Mais de 70% das forças de manutenção da paz da ONU que responderam a uma pesquisa recente afirmaram que a desinformação já afetou grave ou criticamente a sua capacidade de implementar os seus mandatos.
“Aqueles que trabalham para manter a paz, prestar ajuda humanitária e denunciar atrocidades estão se tornando alvos de histórias distorcidas. Isto pode minar as suas missões, colocando as populações e os doadores contra eles”, disse.
Imagens falsas: Os Deepfakes
Outro ponto de preocupação sobre a IA generativa é a criação de imagens falsas, os Deepfakes. Segundo Melissa, muitos grupos que trabalham na deteção de material de abuso sexual infantil estão vendo a utilização da IA para criar imagens fictícias e fotorrealistas de abuso de crianças com fins lucrativos.
Cada vez mais, são identificadas a mistura de imagens de abuso sexual geradas por IA com rostos de crianças reais.
A tecnologia Deepfake também está sendo usada de forma alarmante para gerar imagens pornográficas não consensuais de mulheres e meninas. Muitas vezes os alvos são mulheres na política ou no jornalismo e ativistas.
No contexto da crise do Médio Oriente, a subsecretária-geral alertou sobre como as ferramentas de IA têm sido utilizadas para exacerbar os estereótipos antissemitas e islamofóbicos existentes, polarizando ainda mais as populações, inclusive através de imagens manipuladas pela IA.
Manipulação de eleições
A terceira preocupação é o uso do potencial da IA para manipulação de eleitores. Este é um tema central no “super-ano eleitoral” de 2024, quando mais de 2 bilhões de pessoas irão às urnas.
A chefe de comunicação destacou os riscos da tecnologia sendo usada para influenciar a opinião pública e criar maiorias fictícias online, dando uma falsa impressão de apoio a um candidato ou a uma questão em detrimento de outra.

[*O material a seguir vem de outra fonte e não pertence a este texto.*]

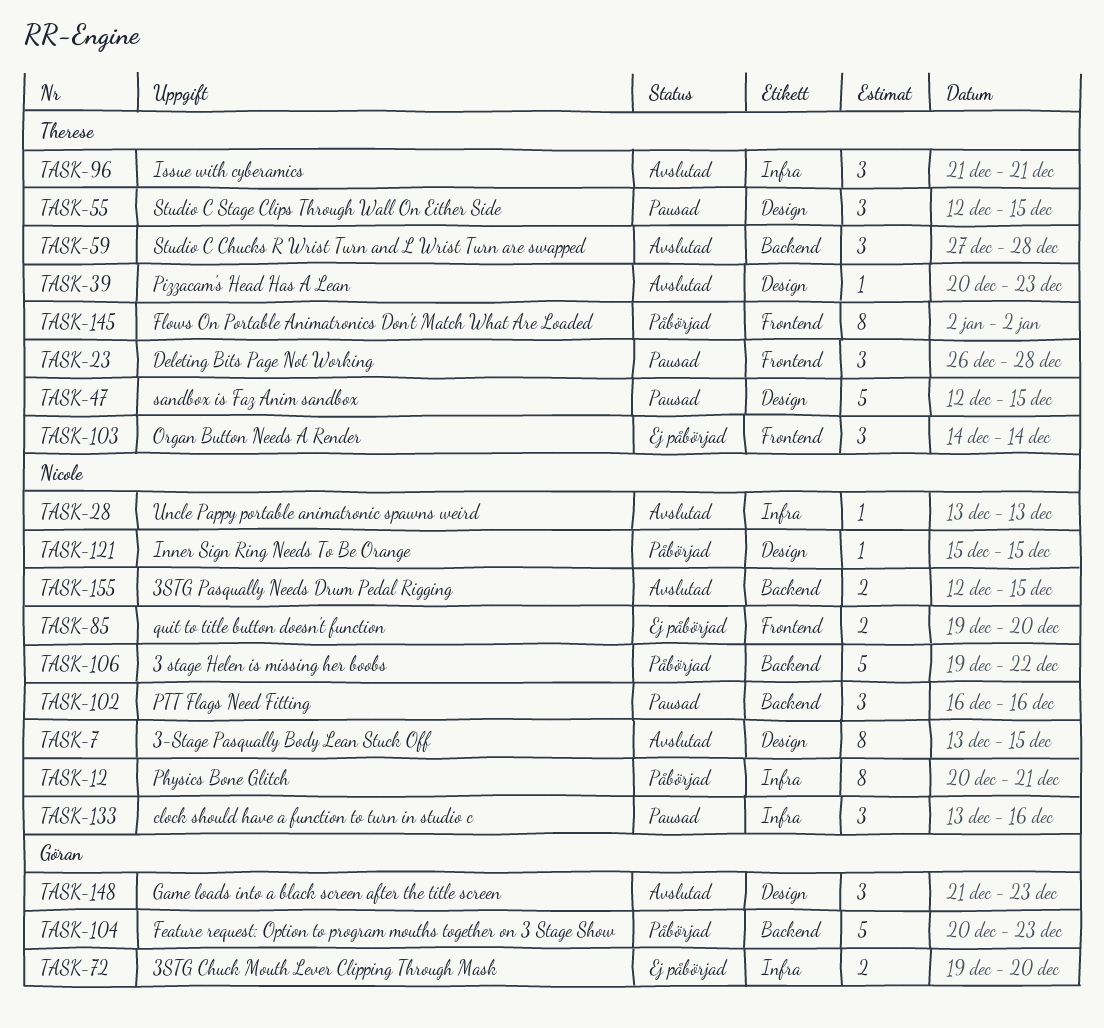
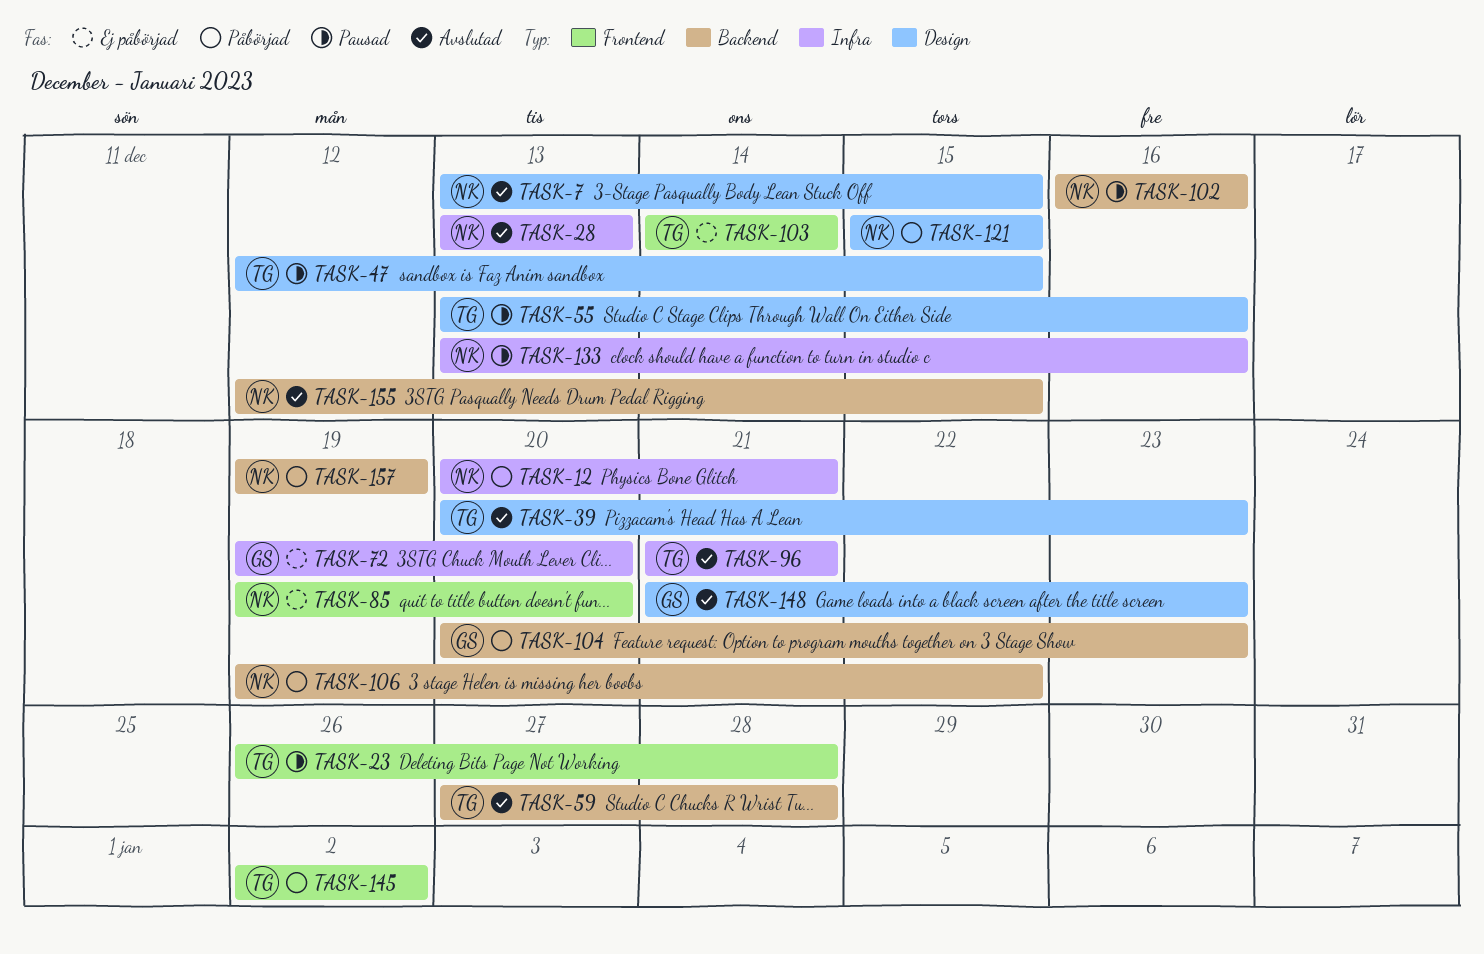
TASK-55, start: Dec 12 -> Dec 13
TASK-55, due: Dec 15 -> Dec 16
TASK-157: none -> present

A desinformação pode se basear inclusive em falsificações profundas e clonagem de vozes de candidatos políticos, além de servir ao assédio sistemático de adversários ou jornalistas.
Campanhas anti-ciência
Por último, Melissa abordou como as ferramentas de IA generativa também tornarão mais fácil e barato propagar conteúdo que questione a ciência estabelecida e desperte suspeitas nas instituições públicas.
Isto ameaça intensificar as campanhas de desinformação para inviabilizar e atrasar a ação climática, amplificando informações falsas sobre aquecimento global e energias renováveis.
Ela citou um relatório recente que concluiu que, desde maio, o número de sites de notícias gerados por IA, que operam em vários idiomas com pouca ou nenhuma supervisão humana, aumentou de 49 para quase 600.
Alguns desses sites são preenchidos com milhares de novos artigos por dia. Frequentemente, eles imitam sites de notícias familiares e divulgam histórias completamente inventadas.
Ecossistemas de informação
Para Melissa, “isso é particularmente desestabilizador em zonas de conflito e ambientes tensos”.
Ela ressaltou que os desenvolvedores de IA generativa “devem colocar as pessoas antes dos lucros” e encontrar soluções antes de fazer experimentos com a tecnologia na vida real.
A chefe de Comunicação Global elogiou passos iniciais como colocar marca d’água e impressão digital em fotos e vídeos gerados por IA e pediu investimentos robusto em IA generativa que abranja a segurança e a privacidade desde a concepção.
“O mundo precisa de ecossistemas de informação saudáveis, se quisermos sociedades informadas, estáveis e unidas”, concluiu.